All three run async, but they handle state differently — and that affects what is possible.
`@future` — stateless. Method signature accepts only primitive types and collections of primitives (Id, String, Integer). Cannot accept sObjects directly. Why: when the future fires, original sObjects may be stale. Salesforce avoids inconsistency by disallowing sObject parameters.
Queueable — stateful. The class is instantiated with member variables, and the entire instance state is preserved into the async execution. You can pass sObjects, custom Apex classes, complex types through the constructor.

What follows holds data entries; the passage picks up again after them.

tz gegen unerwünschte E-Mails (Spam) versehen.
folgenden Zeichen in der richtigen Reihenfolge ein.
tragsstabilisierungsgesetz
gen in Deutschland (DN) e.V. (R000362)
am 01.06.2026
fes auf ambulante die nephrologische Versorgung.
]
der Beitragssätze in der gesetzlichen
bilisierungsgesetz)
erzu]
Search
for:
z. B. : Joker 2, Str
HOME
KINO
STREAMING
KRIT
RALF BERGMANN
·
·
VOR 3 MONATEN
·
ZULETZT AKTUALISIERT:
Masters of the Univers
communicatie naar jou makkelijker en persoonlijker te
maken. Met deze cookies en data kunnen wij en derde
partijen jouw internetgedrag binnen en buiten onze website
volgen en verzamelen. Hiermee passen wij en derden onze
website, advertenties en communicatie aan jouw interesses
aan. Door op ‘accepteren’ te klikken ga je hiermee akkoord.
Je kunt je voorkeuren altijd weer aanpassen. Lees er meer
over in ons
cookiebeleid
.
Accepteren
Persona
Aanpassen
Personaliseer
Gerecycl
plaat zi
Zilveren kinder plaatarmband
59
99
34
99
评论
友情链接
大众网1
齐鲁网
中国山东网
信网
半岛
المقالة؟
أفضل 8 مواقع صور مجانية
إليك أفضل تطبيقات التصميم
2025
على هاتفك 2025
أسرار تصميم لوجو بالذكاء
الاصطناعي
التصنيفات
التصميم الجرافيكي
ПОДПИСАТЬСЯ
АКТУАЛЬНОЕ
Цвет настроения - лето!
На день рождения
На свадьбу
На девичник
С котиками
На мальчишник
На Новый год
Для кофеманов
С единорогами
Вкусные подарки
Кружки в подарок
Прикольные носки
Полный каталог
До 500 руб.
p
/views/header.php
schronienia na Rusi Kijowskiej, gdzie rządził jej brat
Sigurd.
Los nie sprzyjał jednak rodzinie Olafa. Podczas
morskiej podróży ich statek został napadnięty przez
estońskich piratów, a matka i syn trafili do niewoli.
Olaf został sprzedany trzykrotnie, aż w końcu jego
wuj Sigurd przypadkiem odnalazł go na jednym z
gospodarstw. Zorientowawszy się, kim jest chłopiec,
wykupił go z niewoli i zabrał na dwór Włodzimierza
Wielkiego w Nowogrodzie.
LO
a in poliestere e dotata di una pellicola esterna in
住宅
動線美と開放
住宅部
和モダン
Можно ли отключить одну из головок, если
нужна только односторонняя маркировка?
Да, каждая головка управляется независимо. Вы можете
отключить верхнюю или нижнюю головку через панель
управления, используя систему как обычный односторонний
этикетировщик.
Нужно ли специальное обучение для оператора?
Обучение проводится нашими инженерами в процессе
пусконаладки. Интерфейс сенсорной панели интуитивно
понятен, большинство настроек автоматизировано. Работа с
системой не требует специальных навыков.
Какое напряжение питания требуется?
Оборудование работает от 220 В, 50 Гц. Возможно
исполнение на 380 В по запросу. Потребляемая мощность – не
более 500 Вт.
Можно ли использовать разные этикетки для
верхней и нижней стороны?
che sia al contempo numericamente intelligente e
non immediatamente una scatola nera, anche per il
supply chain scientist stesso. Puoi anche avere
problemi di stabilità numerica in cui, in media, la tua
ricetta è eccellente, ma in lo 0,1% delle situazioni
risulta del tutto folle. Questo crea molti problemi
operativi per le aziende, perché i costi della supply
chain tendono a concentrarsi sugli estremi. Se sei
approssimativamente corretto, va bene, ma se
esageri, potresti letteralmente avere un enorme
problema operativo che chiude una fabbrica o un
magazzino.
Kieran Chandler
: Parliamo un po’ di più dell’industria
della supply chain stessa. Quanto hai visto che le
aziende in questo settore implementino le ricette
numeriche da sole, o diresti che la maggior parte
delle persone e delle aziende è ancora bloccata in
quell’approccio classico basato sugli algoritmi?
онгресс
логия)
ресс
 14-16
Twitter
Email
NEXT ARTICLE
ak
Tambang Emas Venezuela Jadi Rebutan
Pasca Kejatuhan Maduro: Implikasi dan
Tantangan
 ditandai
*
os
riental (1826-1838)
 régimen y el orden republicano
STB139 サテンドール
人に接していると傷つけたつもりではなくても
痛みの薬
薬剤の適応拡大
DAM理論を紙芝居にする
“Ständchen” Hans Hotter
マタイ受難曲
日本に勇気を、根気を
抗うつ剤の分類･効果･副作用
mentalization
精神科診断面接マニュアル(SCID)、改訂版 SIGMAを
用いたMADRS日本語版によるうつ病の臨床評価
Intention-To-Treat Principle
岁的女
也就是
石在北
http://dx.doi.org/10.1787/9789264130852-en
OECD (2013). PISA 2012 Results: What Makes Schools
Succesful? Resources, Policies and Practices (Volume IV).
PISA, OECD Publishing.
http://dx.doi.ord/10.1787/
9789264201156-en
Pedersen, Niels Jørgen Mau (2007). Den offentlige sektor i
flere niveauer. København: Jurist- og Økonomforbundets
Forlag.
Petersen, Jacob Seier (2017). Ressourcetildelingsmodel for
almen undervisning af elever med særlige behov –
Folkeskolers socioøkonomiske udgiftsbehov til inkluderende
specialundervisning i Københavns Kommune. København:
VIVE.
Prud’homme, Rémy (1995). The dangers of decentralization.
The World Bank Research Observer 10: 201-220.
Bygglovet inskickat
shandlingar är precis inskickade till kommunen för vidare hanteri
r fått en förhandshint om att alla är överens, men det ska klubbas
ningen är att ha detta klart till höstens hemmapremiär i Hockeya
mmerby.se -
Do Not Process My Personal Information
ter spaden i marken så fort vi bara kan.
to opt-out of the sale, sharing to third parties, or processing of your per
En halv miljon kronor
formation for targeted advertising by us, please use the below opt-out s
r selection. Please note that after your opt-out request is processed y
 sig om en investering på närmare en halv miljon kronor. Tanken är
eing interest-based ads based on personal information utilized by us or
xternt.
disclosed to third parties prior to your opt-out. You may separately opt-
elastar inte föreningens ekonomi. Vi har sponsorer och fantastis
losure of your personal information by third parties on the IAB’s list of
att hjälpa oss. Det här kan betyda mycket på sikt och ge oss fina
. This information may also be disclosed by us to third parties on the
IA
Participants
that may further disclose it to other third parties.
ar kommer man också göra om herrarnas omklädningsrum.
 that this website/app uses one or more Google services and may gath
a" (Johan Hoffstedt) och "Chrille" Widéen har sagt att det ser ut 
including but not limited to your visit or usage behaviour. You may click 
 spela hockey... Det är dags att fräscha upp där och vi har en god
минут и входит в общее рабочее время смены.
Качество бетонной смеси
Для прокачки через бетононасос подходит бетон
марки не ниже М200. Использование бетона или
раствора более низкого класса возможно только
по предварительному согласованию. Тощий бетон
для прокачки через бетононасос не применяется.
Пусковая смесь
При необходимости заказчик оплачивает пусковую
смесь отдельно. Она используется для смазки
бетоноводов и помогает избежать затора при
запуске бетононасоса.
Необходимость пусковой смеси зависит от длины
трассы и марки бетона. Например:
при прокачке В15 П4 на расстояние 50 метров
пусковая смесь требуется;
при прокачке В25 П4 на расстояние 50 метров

apex public class MyJob implements Queueable { private List<Account> accs; public MyJob(List<Account> accs) { this.accs = accs; } public void execute(QueueableContext ctx) { for (Account a : accs) { /* */ } } }
Batch Apex — chunk-stateful with Database.Stateful marker. By default, each execute() call gets a fresh instance. With Database.Stateful, member variables persist across executes.
Implications:
- `@future` — limited usefulness when complex data needed. Fire-and-forget callouts and primitives.
- Queueable — modern choice for most async work. Pass any data, chain jobs, simpler to test.
- Batch — chunks large data with cross-chunk state via
Database.Stateful.
Recommendation: prefer Queueable as default async; reach for @future only for simple callouts (legacy patterns); use Batch for >10k records.